Prior to my work as a therapist, I spent 12 years working for non profit organizations in pursuit of justice. My heart’s desire is to see us live in a space with less hurt, more compassion, and deeper understanding of ourselves and others. Don’t be fooled, however, thinking that my compassion and empathy will allow you to continue in unhealthy patterns. I was born and raised outside of Chicago, IL, and know how to be direct and firm in love. I will tell you what I see and we will not ignore areas of growth! I have a Master’s degree in marriage and family therapy as well as in theology and am comfortable exploring spiritual questions or supporting those whose pursuit is apart from spiritual beliefs.
Much of my life I have worked with teenagers and absolutely adore them! I like to say when working with teens that my “inner junior high boy” will always be a part of me. I giggle internally when people use the word “duty” in a sentence, love to use humor, and find it my personal goal to help all teens embrace their awkwardness by being the most awkward one in the room! 🙂 When I see the hurt that teens are dealing with today, my heart to is drawn toward bringing hope, laughter, joy, and healing into their individual and family experiences.

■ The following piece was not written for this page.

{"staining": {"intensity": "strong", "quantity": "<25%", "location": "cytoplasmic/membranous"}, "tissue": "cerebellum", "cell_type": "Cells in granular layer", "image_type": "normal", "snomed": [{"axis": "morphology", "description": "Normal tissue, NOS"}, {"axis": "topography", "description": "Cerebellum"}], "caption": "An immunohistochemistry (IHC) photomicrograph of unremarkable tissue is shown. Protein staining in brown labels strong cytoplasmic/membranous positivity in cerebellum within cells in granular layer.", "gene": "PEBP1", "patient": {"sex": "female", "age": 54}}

But as an adult, I have also found a passion for working with adults and couples. Drawing from my own experiences of hurt, pain, joy, and hope, and from living as an empathetic person in the world for 40 years, I have found it easy to connect to others in their experiences, both positive and negative. And I believe that connection brings healing. I use this to inform my work with couples and with individuals.

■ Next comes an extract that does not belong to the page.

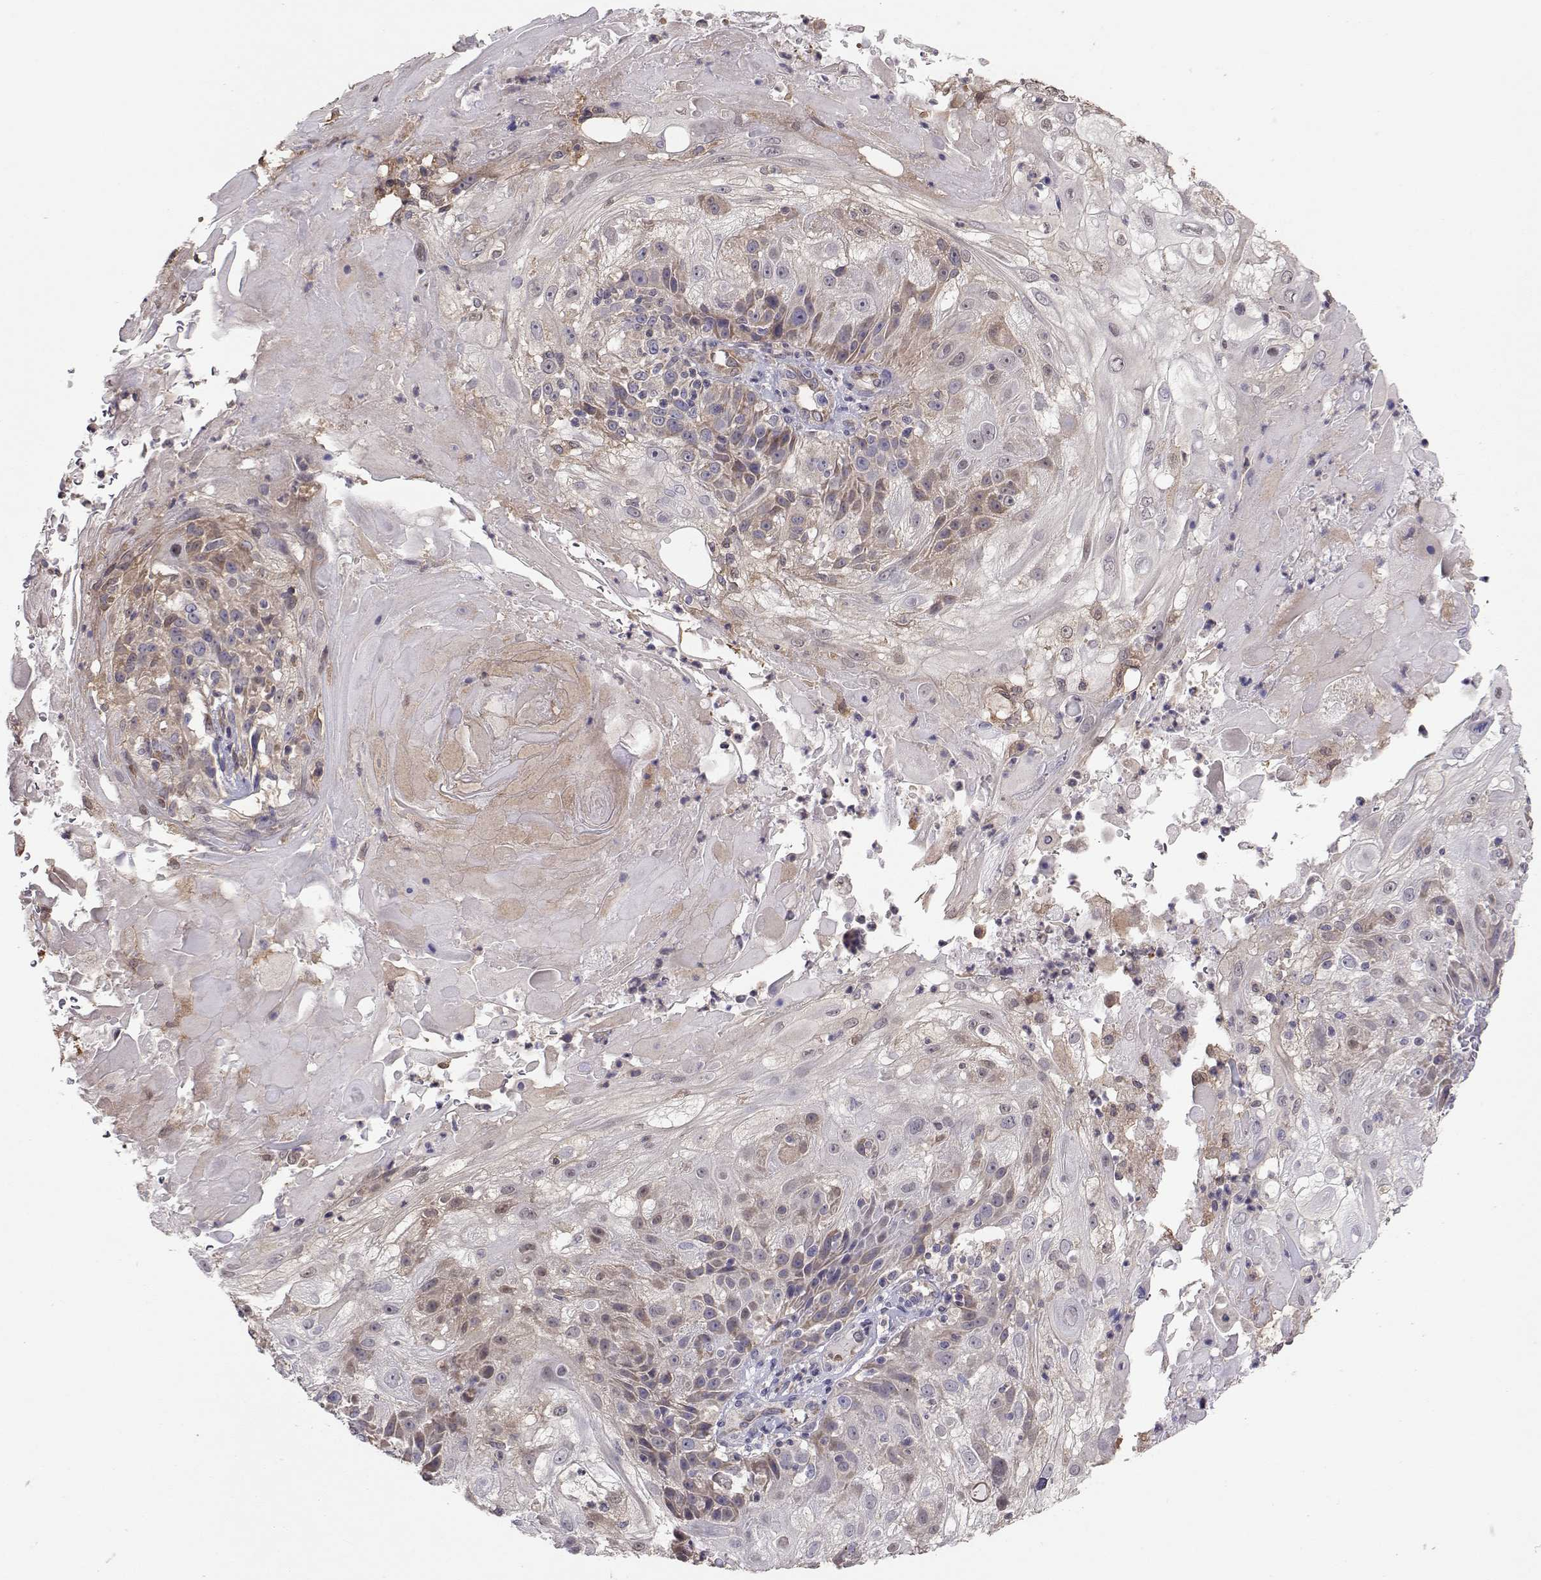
{"staining": {"intensity": "weak", "quantity": "25%-75%", "location": "cytoplasmic/membranous"}, "tissue": "skin cancer", "cell_type": "Tumor cells", "image_type": "cancer", "snomed": [{"axis": "morphology", "description": "Normal tissue, NOS"}, {"axis": "morphology", "description": "Squamous cell carcinoma, NOS"}, {"axis": "topography", "description": "Skin"}], "caption": "Immunohistochemical staining of skin cancer exhibits weak cytoplasmic/membranous protein staining in about 25%-75% of tumor cells.", "gene": "NCAM2", "patient": {"sex": "female", "age": 83}}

How “In Tandem Counseling” got its name:
One time I bought my husband a GPS unit (those super cool devices we needed before we had smart phones!). He wisely traded this gift with a friend for a tandem bicycle; a beautiful, vintage, brown, one-speed, Schwinn Twin! We love our tandem bike, but it caused us some conflict early on. We had to learn how to communicate clearly, work together as a team, and offer each other support, especially going up hills on a 1970’s Schwinn Twin with only one speed! (No matter how badly my legs were burning, I would hear him yell from the front seat, “Are you pedaling?”)! We learned a lot about ourselves and each other by riding our tandem bike around town. We had to balance together on turns, began to cheer each other on during the uphill burn, communicate when and where our next move would be, when it was time to put on the brakes, and what sort of obstacles or traffic was coming our way. All in all, we found that tandem biking was great for our relationship!
When I was dreaming about going into private practice and thinking about what I wanted to offer as a therapist, I was reminded of our experiences on the tandem bike. My approach to therapy is very similar. When I am working with couples, I want to help create that same dynamic of healthy communication, teamwork, and support. And when working one on one with an individual, I think therapy is about teamwork, support, and healthy communication. You get to tell me what you need and want, too! And when we work together, we go new places!